GS : Existe-t-il une tradition spécifiquement française des clubs de gentlemen ?
AA-A : Non. Les cercles que vous citez sont tous des cercles de tradition anglaise. S’il est vrai que la France a incarné au XVIIIe siècle les salons littéraires où les esprits des Lumières croisaient la bonne société aristocratique de l’époque, il ne s’agissait que de salons chez des particuliers. L’idée d’un lieu spécifique appartenant à un groupe d’hommes réunis soit par appartenance politique soit par un goût pour les arts ou les armes est une idée purement anglaise. D’ailleurs l’ensemble des cercles français est postérieur au moins d’un siècle aux grandes dames londoniennes. Londres compte encore vingt fois plus de cercles que Paris.
Cependant il y a certaines spécificités associées à la pratique des cercles parisiens. Ainsi, en France, il est d’usage de porter la cravate du cercle lorsque l’on s’y rend alors qu’à Londres on ne porte la cravate du cercle qu’à l’extérieur, les membres étant censés se connaître sans avoir besoin de signes de reconnaissance. De même, en France, ça ne se fait pas d’interroger un membre sur son patronyme ou sur son métier. On pose discrètement la question à un membre du personnel car on est censé se connaître.
GS : Ces clubs sont avant tout des lieux de sociabilités. À ce titre, favorisent-ils les affaires ?
AA-A : L’objet de ces cercles est la culture de l’amitié et de la convivialité. On n’y adhère pas pour étoffer son carnet d’adresses qui est censé être bien rempli au moment où l’impétrant présente sa candidature. Pour ma part, je n’ai pas le souvenir d’y avoir jamais échangé de carte de visite. Il n’est pas impossible, en revanche, qu’à l’issue des rencontres qui s’y font, des affaires se fassent à l’extérieur. En principe, cependant, et ce dans l’ensemble des cercles parisiens, les échanges de papiers sont proscrits ou du moins fortement découragés. Souvent, les membres sont invités à laisser leurs serviettes ou autres pochettes à documentation à l’accueil afin d’y pénétrer les mains vides. On ne devient pas membre d’un cercle pour faire des affaires ; il y a des business clubs pour ça. Néanmoins, il n’est pas interdit à table ou au bar de recevoir des invités dans un contexte professionnel, vouloir faire des affaires ne doit juste pas être la motivation première d’adhésion.
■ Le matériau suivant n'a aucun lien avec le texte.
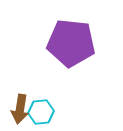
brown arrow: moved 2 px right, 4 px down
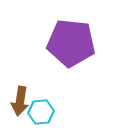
brown arrow: moved 8 px up
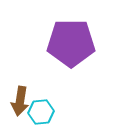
purple pentagon: rotated 6 degrees counterclockwise
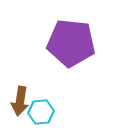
purple pentagon: rotated 6 degrees clockwise
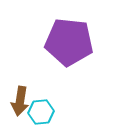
purple pentagon: moved 2 px left, 1 px up
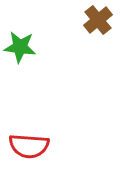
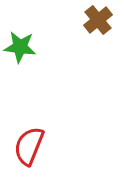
red semicircle: rotated 108 degrees clockwise
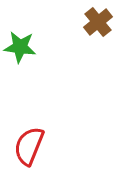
brown cross: moved 2 px down
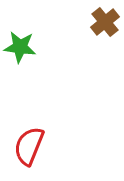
brown cross: moved 7 px right
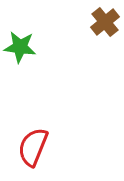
red semicircle: moved 4 px right, 1 px down
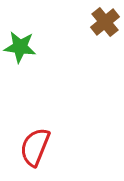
red semicircle: moved 2 px right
GS : Le monde du luxe et des affaires s’est internationalisé. Cela vous paraît-il se refléter dans la sociologie de ces clubs ?
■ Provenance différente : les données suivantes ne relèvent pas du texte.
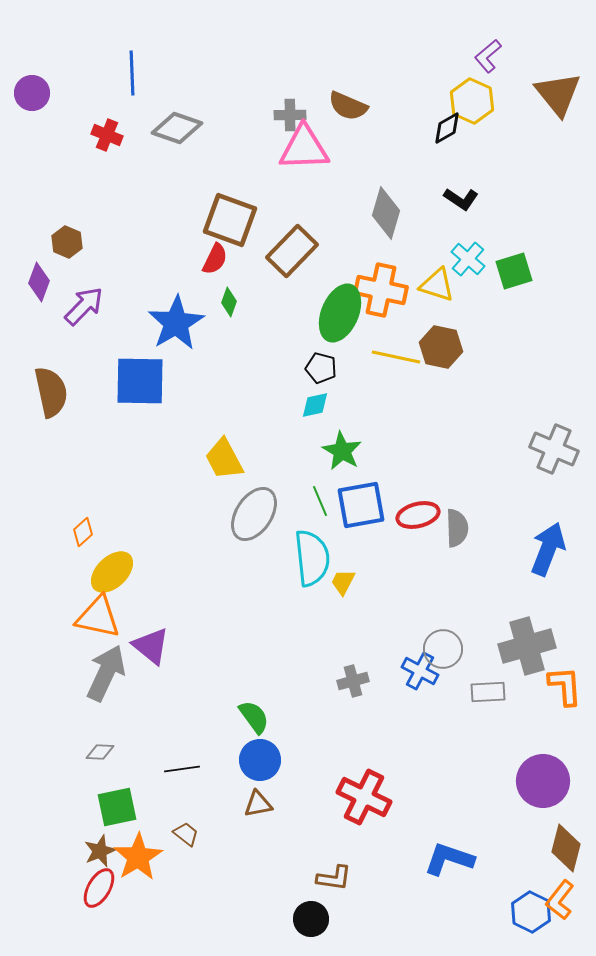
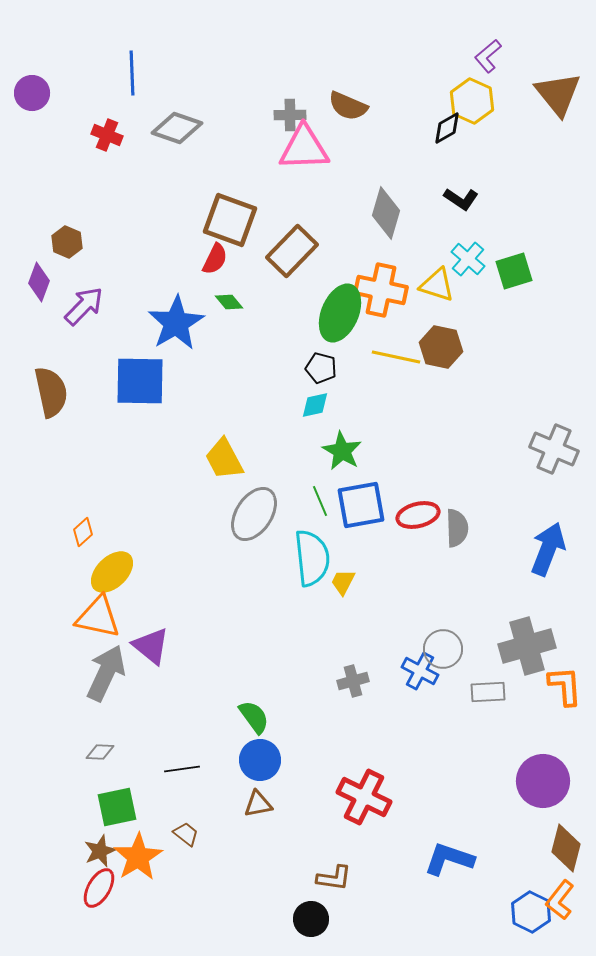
green diamond at (229, 302): rotated 60 degrees counterclockwise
AA-A : Ça dépend des cercles. Il y a des cercles qui sont fortement orientés vers l’international comme le Travellers où statutairement un certain pourcentage des membres doit être des étrangers même si une telle répartition n’est plus appliquée à la lettre de nos jours. D’autres cercles comme l’Interalliée sont le lieu de prédilection des membres du corps diplomatique basés à Paris. L’internationalisation se manifeste également par le biais des cercles correspondants à l’étranger qui autorisent leur fréquentation par les membres correspondants. La plupart des cercles parisiens dispose de correspondants dans les principales villes du monde où des cercles similaires existent.